Posted Mar 17, 2009 18:19 UTC (Tue) by droundy (subscriber, #4559) [Link]

Unless we can get programmers to learn APIs differently, I don't see how we can avoid providing them with a more helpful API if we want them to write robust programs.

I've been wondering whether we might be able to quantitatively describe a "robust" implementation of the POSIX API in terms of the published API in a way that is relatively easy to convey to its users. For instance, I'd like to know that if my application is written so as to behave correctly (as understood by myself and my users) in any scenario in which any subset of processes are abruptly killed, and the connection to the disk is severed at any time--assuming that the disk is always in a "correct" state at the time it is severed, in the sense of reflecting all IO preceding that point, and that all IO after that point has no effect on the disk, and fsync fails after that point--then my application is also robust in the event of a system crash. This is a relatively simple criterion of *application* robustness, which then could define *file system* robustness.

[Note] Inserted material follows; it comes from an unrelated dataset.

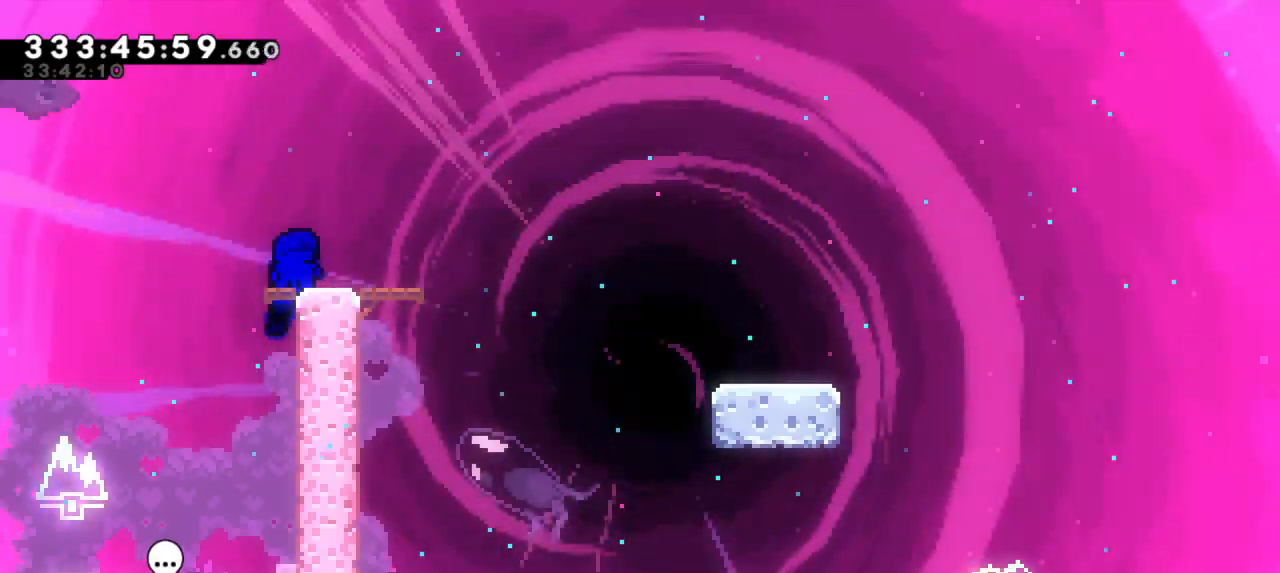
Gameplay with keyboard; each line is a JSON object with the keys held at the frame after it. "events" lists presses ("down") and releases ("up") of "dash", "demo", "down", "grab", "jump", "jump2", "left", "right" and "up" between this image and that frame as [ms after this image, input, new state], when the widget could be followed in between. No other keys are recorded. Mouse input is not recorded. Key names are as the overlay labels them; some are game actions (e.g. jump) rather than physical keys. Not read: other_keys.
{"keys": ["dash", "down", "right"], "events": [[33, "down", "down"], [33, "right", "down"], [50, "dash", "down"], [217, "jump2", "down"], [267, "dash", "up"], [300, "dash", "down"], [383, "jump2", "up"]]}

As an application developer, that's what I'd like to have assurance of. In the extremely common case that we don't care if data has actually hit disk (i.e. our application will work fine on a RAM disk), the latter scenario of severed disks is irrelevant, and we just want to know that the guarantees that POSIX provides with regard to the running system are preserved in case of crash. And that's something I can reason about. And it's even something I can test my application for without installing special non-robust file systems and pulling the plug on the computer.

How we learn APIs

Posted Mar 19, 2009 17:35 UTC (Thu) by anton (guest, #25547) [Link]

What you describe sounds very simular to what in-order semantics provides.

How we learn APIs

Posted Mar 20, 2009 13:53 UTC (Fri) by droundy (subscriber, #4559) [Link]

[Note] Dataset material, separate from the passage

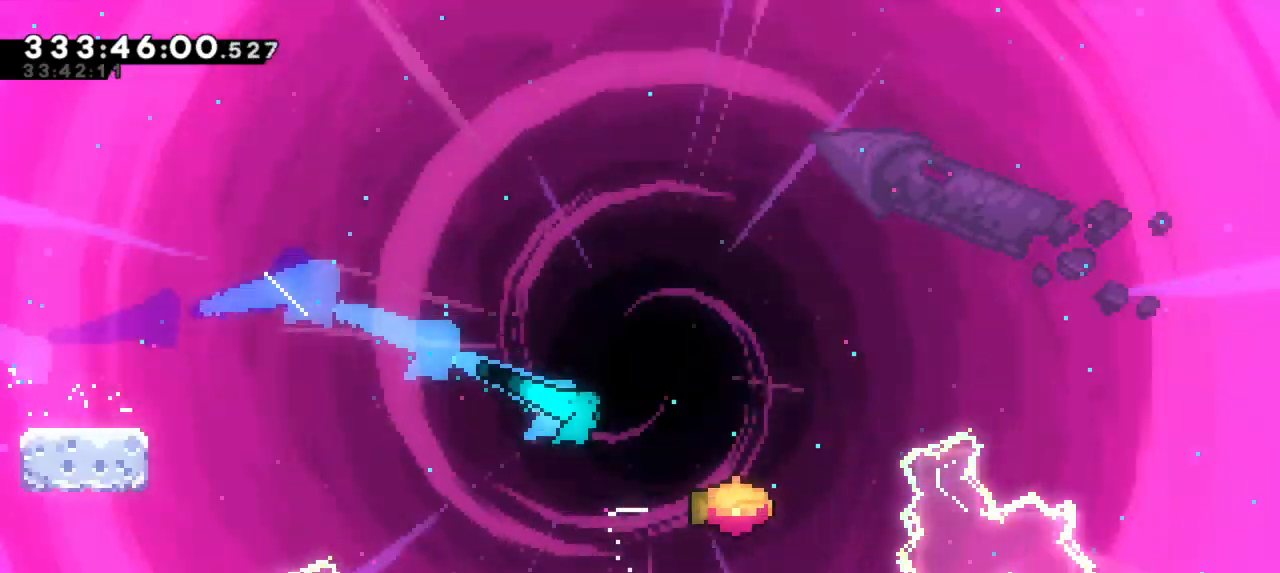
{"keys": ["jump2", "right"], "events": []}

Yes, that exactly describes the semantics I'd like--and the page even gives the same reasoning for it. It seems so obvious that this should be the goal of a file system!

(Although I can see an appeal to relaxing the in-order constraint for IO from different processes... one ought to be able in principle to do that while maintaining in-order semantics if one were to examine locks---and information flow in general---to ensure that you didn't reorder IO that could be causally related.)

How we learn APIs

Posted Mar 20, 2009 18:36 UTC (Fri) by anton (guest, #25547) [Link]

Although I can see an appeal to relaxing the in-order constraint for IO from different processes
Well, given that Unix applications often create lots of processes that interact in lots of interesting ways (think shell scripts), I think it's just too hard to find out when two operations are independent. I also don't think that this relaxation buys much if the in-order constraint is implemented efficiently (by combining a large batch of operations and commiting them together).

How we learn APIs

Posted Mar 17, 2009 20:04 UTC (Tue) by nix (subscriber, #2304) [Link]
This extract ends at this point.